# 10L ways grinding, is any other work required?



## Jim_cellarshop (Jun 3, 2011)

Hi, I am narrowing my lathe search. A 10L is #1 on my list, but usually a little over budget. Machines with some bed wear are less money. For a large part of what i want to do this should not be a problem, but I would still like good ways for some 4-10"long precision threads and shafts for future projects. My questions are if I send the ways out to get reground, or plained can I just bolt it all back together? The head stock seems to sit on the ways, does all the parts just sit .00xx" lower or do other portions require work? Is this expensive to have done? It would be nice to get a 10L now & in a year or three I could spend 600-800$ on it if need be. Thanks for your help, Jim. PS: I hope I posted this to the correct area.


----------



## Jim_cellarshop (Jun 5, 2011)

Thanks for info. I have too many projects I want to do to get that deep into a rebuild, so I will try to look for a lathe with at least fairly good ways. A few pics I've seen looks like they are pushing 0.010 or more.
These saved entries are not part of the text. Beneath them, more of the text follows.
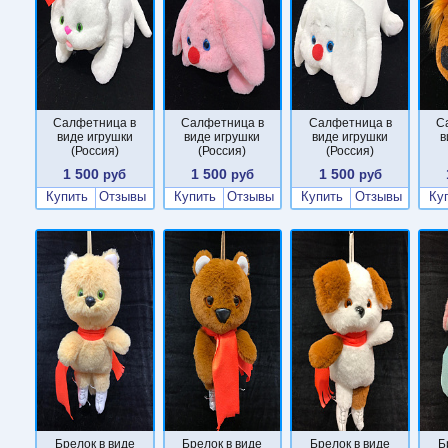
Салфетница в
Салфетница в
Салфетница в
С
виде игрушки
виде игрушки
виде игрушки
в
(Россия)
(Россия)
(Россия)
1 500
1 500
1 500
руб
руб
руб
Купить
Отзывы
Купить
Отзывы
Купить
Отзывы
Ку
Брелок в виде
Брелок в виде
Брелок в виде
Б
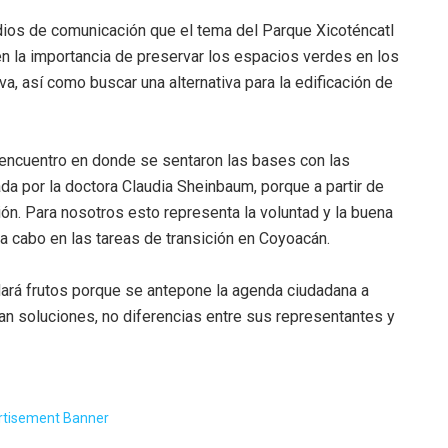
edios de comunicación que el tema del Parque Xicoténcatl
en la importancia de preservar los espacios verdes en los
a, así como buscar una alternativa para la edificación de
 encuentro en donde se sentaron las bases con las
da por la doctora Claudia Sheinbaum, porque a partir de
ón. Para nosotros esto representa la voluntad y la buena
a cabo en las tareas de transición en Coyoacán.
ará frutos porque se antepone la agenda ciudadana a
an soluciones, no diferencias entre sus representantes y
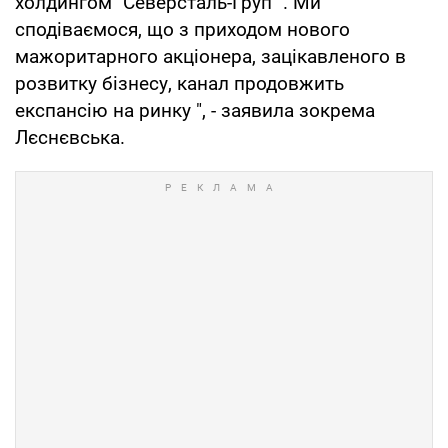
холдингом" Северсталь-Груп ". Ми
сподіваємося, що з приходом нового
мажоритарного акціонера, зацікавленого в
розвитку бізнесу, канал продовжить
експансію на ринку ", - заявила зокрема
Лєснєвська.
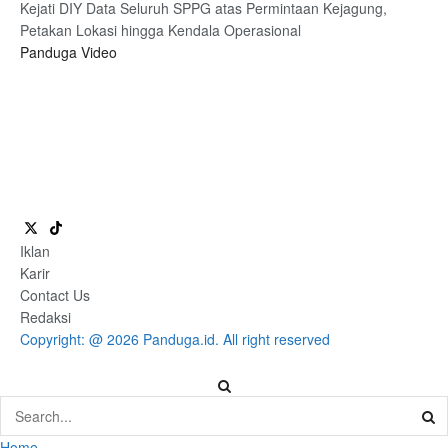
Kejati DIY Data Seluruh SPPG atas Permintaan Kejagung,
Petakan Lokasi hingga Kendala Operasional
Panduga Video
Iklan
Karir
Contact Us
Redaksi
Copyright: @ 2026 Panduga.id. All right reserved
Home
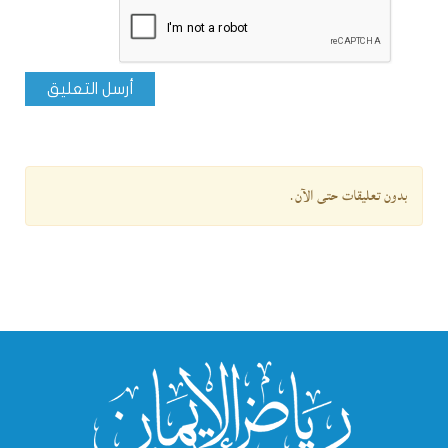
أرسل التعليق
بدون تعليقات حتى الآن.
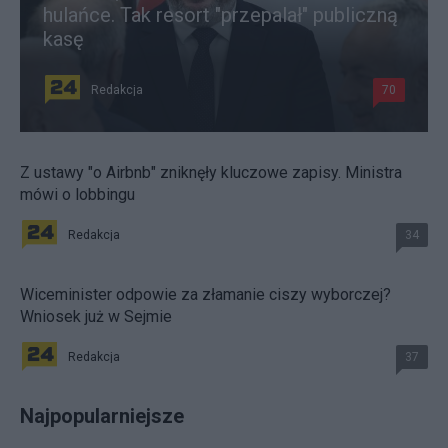
hulańce. Tak resort "przepalał" publiczną
kasę
Redakcja
70
Z ustawy "o Airbnb" zniknęły kluczowe zapisy. Ministra
mówi o lobbingu
Redakcja
34
Wiceminister odpowie za złamanie ciszy wyborczej?
Wniosek już w Sejmie
Redakcja
37
Najpopularniejsze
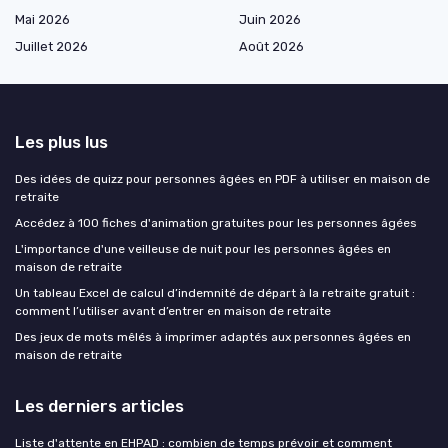
Mai 2026
Juin 2026
Juillet 2026
Août 2026
Les plus lus
Des idées de quizz pour personnes âgées en PDF à utiliser en maison de
retraite
Accédez à 100 fiches d'animation gratuites pour les personnes âgées
L'importance d'une veilleuse de nuit pour les personnes âgées en
maison de retraite
Un tableau Excel de calcul d’indemnité de départ à la retraite gratuit :
comment l’utiliser avant d’entrer en maison de retraite
Des jeux de mots mêlés à imprimer adaptés aux personnes âgées en
maison de retraite
Les derniers articles
Liste d'attente en EHPAD : combien de temps prévoir et comment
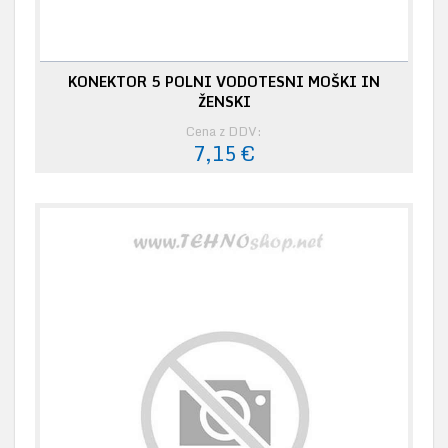
KONEKTOR 5 POLNI VODOTESNI MOŠKI IN
ŽENSKI
Cena z DDV:
7,15 €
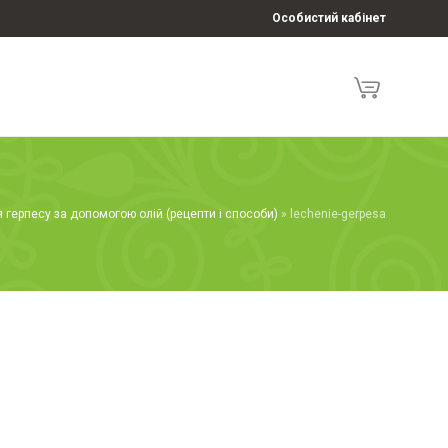
Особистий кабінет
 герпесу за допомогою олій (рецепти і способи)
»
lechenie-gerpesa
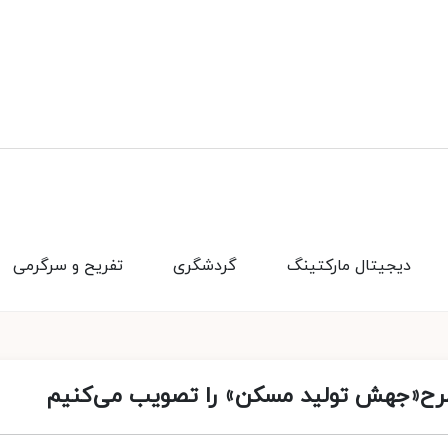
دیجیتال مارکتینگ
گردشگری
تفریح و سرگرمی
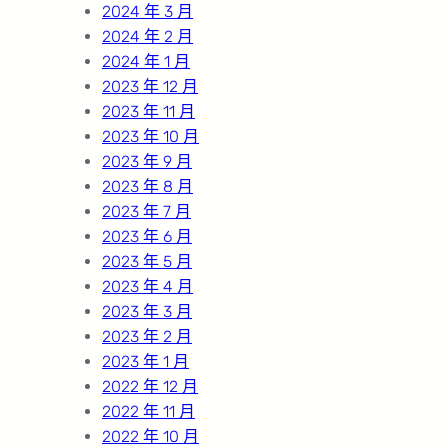
2024 年 3 月
2024 年 2 月
2024 年 1 月
2023 年 12 月
2023 年 11 月
2023 年 10 月
2023 年 9 月
2023 年 8 月
2023 年 7 月
2023 年 6 月
2023 年 5 月
2023 年 4 月
2023 年 3 月
2023 年 2 月
2023 年 1 月
2022 年 12 月
2022 年 11 月
2022 年 10 月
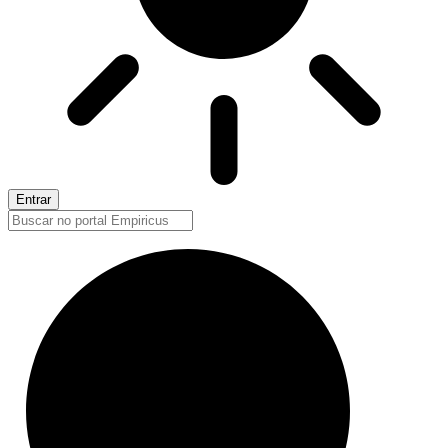
Entrar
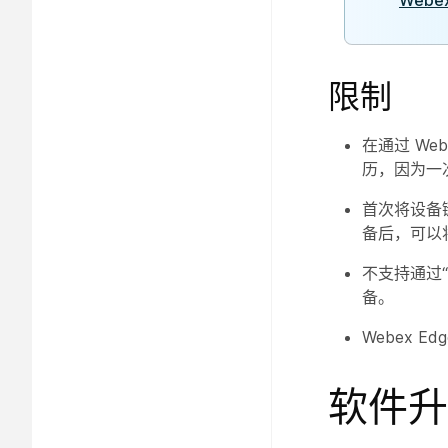
Webex
限制
在通过 Web
历，因为一
首次将设备链接
备后，可以
不支持通过“呼叫
备。
Webex Ed
软件升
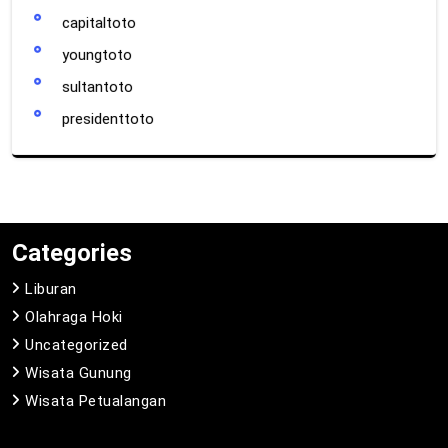
capitaltoto
youngtoto
sultantoto
presidenttoto
Categories
Liburan
Olahraga Hoki
Uncategorized
Wisata Gunung
Wisata Petualangan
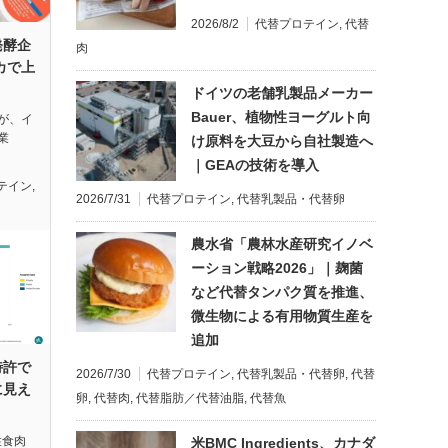
2026/8/2
代替プロテイン
,
代替
発酵企
肉
リカで上
ドイツの老舗乳製品メーカー
Bauer、植物性ヨーグルト向
lsが、イ
業
け原料を大豆から自社製造へ
｜GEAの技術を導入
テイン
,
2026/7/31
代替プロテイン
,
代替乳製品・代替卵
農水省「農林水産研究イノベ
ーション戦略2026」｜麹菌
など代替タンパク質を推進、
微生物による有用物質生産を
追加
特許で
2026/7/30
代替プロテイン
,
代替乳製品・代替卵
,
代替
に見え
卵
,
代替肉
,
代替脂肪／代替油脂
,
代替魚
性食肉
米BMC Ingredients、カナダ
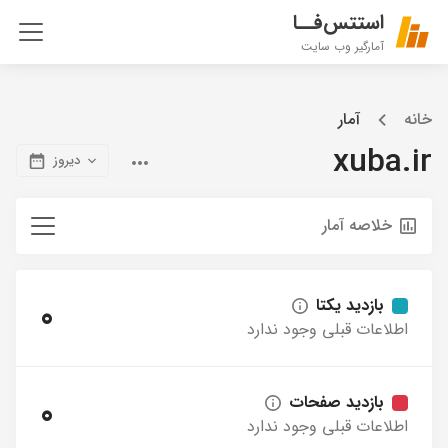
استتس‌فــا
آمارگیر وب سایت
خانه
آمار
xuba.ir
دیروز
خلاصه آمار
بازدید یکتا
0
اطلاعات قبلی وجود ندارد
بازدید صفحات
0
اطلاعات قبلی وجود ندارد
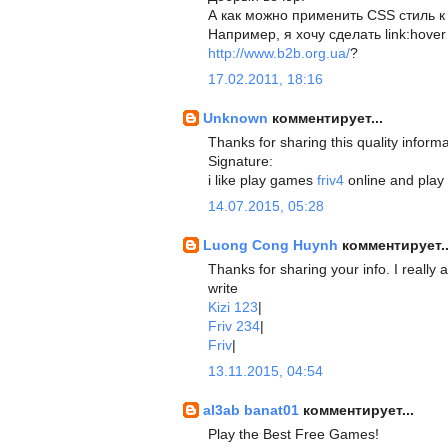
А как можно применить CSS стиль 
Например, я хочу сделать link:hove
http://www.b2b.org.ua/
?
17.02.2011, 18:16
Unknown
комментирует...
Thanks for sharing this quality informa
Signature:
i like play games
friv4
online and play
14.07.2015, 05:28
Luong Cong Huynh
комментирует..
Thanks for sharing your info. I really a
write
Kizi 123
|
Friv 234
|
Friv
|
13.11.2015, 04:54
al3ab banat01
комментирует...
Play the Best Free Games!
These are mostly older non hardened 10Ls, pipe cabinets etc.. I will probably wait till I pay off the family vacation &amp; then look for a nicer 10L. There are a few SB 9s around that would work but I really would like to have the larger spindle bore of the 10L. Thanks, Jim.


----------



## Jim_cellarshop (Jun 6, 2011)

Thanks for the chart, I kept a copy in my lathe search folder. I hope you don't mind. That is very enlightening as my higher tolerance needs will be for focus tubes 2.50-4.00" in dia w/ fairly fine threads (about 27-65tpi, I still have to figure if std threads will be close enough or if I'll have to alter the gearing). As your chart shows, as the dia increases the effect of the ways decreases, I had not thought of this. I was also looking at the ways as an indicator for the condition of the entire machine to at least some extent. The 'In praise of Klunkers' was very good. 80%+ of what I want to do could be done on a SB 9" or similar, 95% on a 10L. I see several people have moved these to the basement without too much trouble. My space limits me to about 24" between centers (I need about 18" bare min). I have been focusing on South Bends because there seems to be quite a few available for an affordable price, but more importantly because there seems to be plenty of used tooling &amp; parts. I am trying to not play musical lathes because my wife would kill me &amp; then I would not be able to do projects  Everyone here has been very helpfull, thanks!


----------



## Jim_cellarshop (Jun 6, 2011)

I was not thinking much about metric, although I may need to cut metric threads at some point. If I could not get a translation gear for a 10L, I would think/hope that there is some way to disengage the lead screw on a 10L from the gear box. I could then set up electronic gearing, I would like to avoid the hassle and expense, but machine automation is what I do for a living (not manual lathes &amp; mills but specialized production equip, lots of conveyor systems, material handling 3-6000hp. Want to centerless grind your pickup truck?). I do see change gear SB 9 (9Bs?) that looks like would be very flexible, all except the small spindle bore. Why do you like the single tumbler 10L better? These seem to be less expensive around here. Thanks, Jim


----------



## Jim_cellarshop (Jun 6, 2011)

The few older 10Ls I have seen for lower prices are the pipe tube and sheet metal cabinets with the single tumbler gear box. I know some of these are 'large spindle bore' and some are not. I am not sure what the other bore diameter is. This brings up the question of are there any 10Ls to avoid? Thanks, Jim.


----------